Reflektivität heißt daher Stanzels aktuelle Ausstellung bei Ulysses: Mit diesem oder auch dem Begriff Reflexionsgrad wird das Verhältnis von einfallendem zu reflektiertem Licht bezeichnet. Für sein Spiel mit der Erscheinung der Farbe nutzte er früher auch Materialien wie Grafit oder Aluminium, die den oft schwarzen Flächen einen völlig anderen Charakter gaben: Statt allein Licht zu schlucken, schickten die integrierten Partikel - etwa Metalleinschlüsse in chinesischem Papier - Lichtreflexe zum Auge zurück.
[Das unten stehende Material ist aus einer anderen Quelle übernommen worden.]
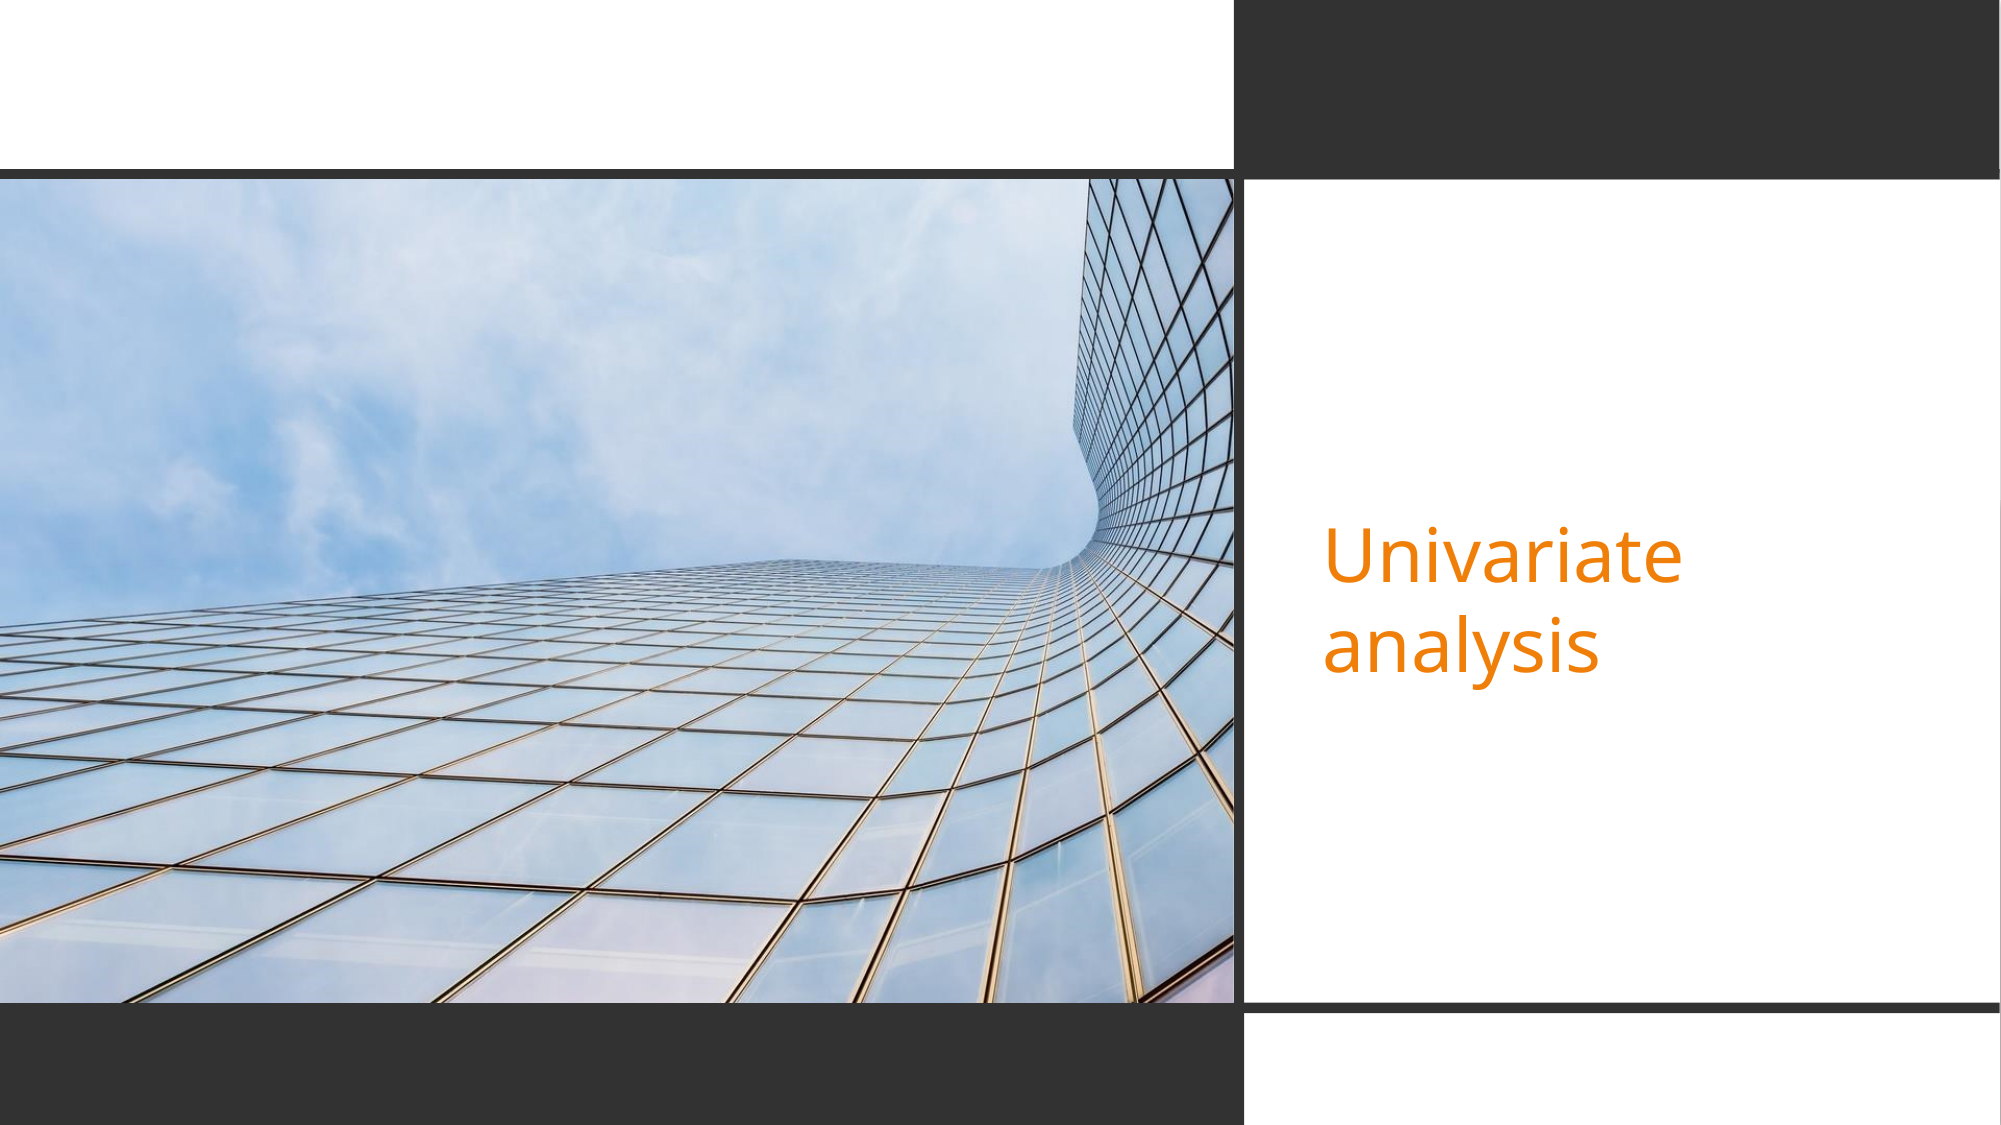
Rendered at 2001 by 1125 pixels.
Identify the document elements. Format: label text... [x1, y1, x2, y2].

picture [0, 179, 1235, 1004]
title Univariate analysis [1308, 280, 1854, 696]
Aktuell sind es - inspiriert durch einem Versuch mit Eisenglimmer - aber Glitterpartikel. Der verwendete Hologramm-Glitter öffnet je nach Blickwinkel und Lichtintensität andere Farbräume auf den dunklen, aber nicht nur in Schwarztönen gehaltenen Untergründen. In der Morgensonne im Dachgeschoß der Galerie lassen die Großformate ohne Titel etwa an Nachthimmel mit Dunstwölkchen denken, an Spektralnebel, an Visualisierungen schwarzer Löcher oder ein Nocturne in der Wüste, in der fern ein Bergrücken glänzt. Atmosphärisch reiche Assoziationen, die sich auflösen und abstrakt werden, wenn Stanzel seine Glitterbilder mit linearen Farbstrukturen rhythmisiert. (Anne Katrin Feßler, DER STANDARD, 29./30.5.2013)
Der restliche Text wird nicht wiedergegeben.